___ DOCUMENT SECTION

Custom homebrew solution to analyse data from Pamgene kinase activity profiling system, created due to issues with the original Bionavigator software. Workflow was reverse engineered and approximated from various presentations and posters found online and as such is less complex and complete then the one offered commercially.

Example usage

pamgene.R -i raw_data_stk.csv --pamgene pamgene.csv --phosphonet phosphonet.csv --ctrl A1 --exp A2 --kinexus_score 300 --batch_correction

Commandline arguments

-i, --file_in input file containg data from pamgene kinase activity profiling system. See preview of input formats for more information.

-o, --dir_out output directory

--pamgene csv file containing information about peptides on the pamgene chip

--phosphonet csv file containing information about kinases phosphorylating specific protein residues of proteins included im pamgene csv file

-c, --ctrl control group name as a single string or comma-separated indices of alphabetically arranged <group_name>_<chip_id> denominators

-e, --exp experimental group name as a single string or comma-separated indices of alphabetically arranged <group_name>_<chip_id> denominators

--top_kinases top kinases from phosphonet file to include in calculations, if NULL the number will be estimated from data

--kinexus_score threshold kinexus version 2 score that determines whether the residue is considered as being phosphorylated by a kinase. All phosphorylations below threshold are omitted.

--no_perm number of permutations used to calculate specificity and selectivity scores

-b, --batch_correction whether to remove batch effect from peptide kinetics matrix. Uses sva::ComBat for calculations.

Example output

Peptide statistics

id mean_ctrl mean_exp statistic pvalue A1_710250713 A1_710250715 A2_710250713 A2_710250715
ACM1_421_433 6.79 6.38 0.65 0.55 6.54 6.32 6.54 6.76
ACM1_444_456 6.70 6.46 0.37 0.74 6.53 6.42 6.85 7.02
ACM4_456_468 6.44 6.03 0.69 0.52 6.21 5.87 6.40 6.31
ACM5_494_506 11.02 10.70 0.22 0.84 11.39 10.67 11.06 11.62

Kinase scores

kinase_id kinase_name specificity selectivity total sum_score mean_score sd_score
Q9UBS0 p70S6Kb (RPS6KB2) 0.70 1.00 1.70 -0.28 -0.01 0.03
P41743 PKCi (PRKCI) 0.36 1.00 1.36 -0.66 -0.33 0.48
P22694 PKACb PRKACB 1.00 0.34 1.34 -0.30 -0.01 0.02
P25098 BARK1 (ADRBK1; GRK2) 0.20 1.00 1.20 -0.45 -0.23 0.42

Preview of input formats

Raw data

Csv file with one of the following structures:

ID UniprotAccession <group1>_<chip_id1>_<time1> <group1>_<chip_id1>_<time2> etc.

______
___ DATA SECTION

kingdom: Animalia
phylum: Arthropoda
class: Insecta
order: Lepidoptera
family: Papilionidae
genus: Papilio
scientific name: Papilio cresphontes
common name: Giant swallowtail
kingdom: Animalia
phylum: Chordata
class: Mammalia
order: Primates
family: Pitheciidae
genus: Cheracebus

______

**PARTS OF THE EXERCISE:**
a - In the Pamgene script description, what does the --batch_correction option use for its calculations?
b - Return the stretch of the Pamgene script description from "Custom homebrew solution" through "one offered commercially.".

**YOUR WRITTEN ANSWERS:**
a - It uses sva::ComBat.

b -
Custom homebrew solution to analyse data from Pamgene kinase activity profiling system, created due to issues with the original Bionavigator software. Workflow was reverse engineered and approximated from various presentations and posters found online and as such is less complex and complete then the one offered commercially.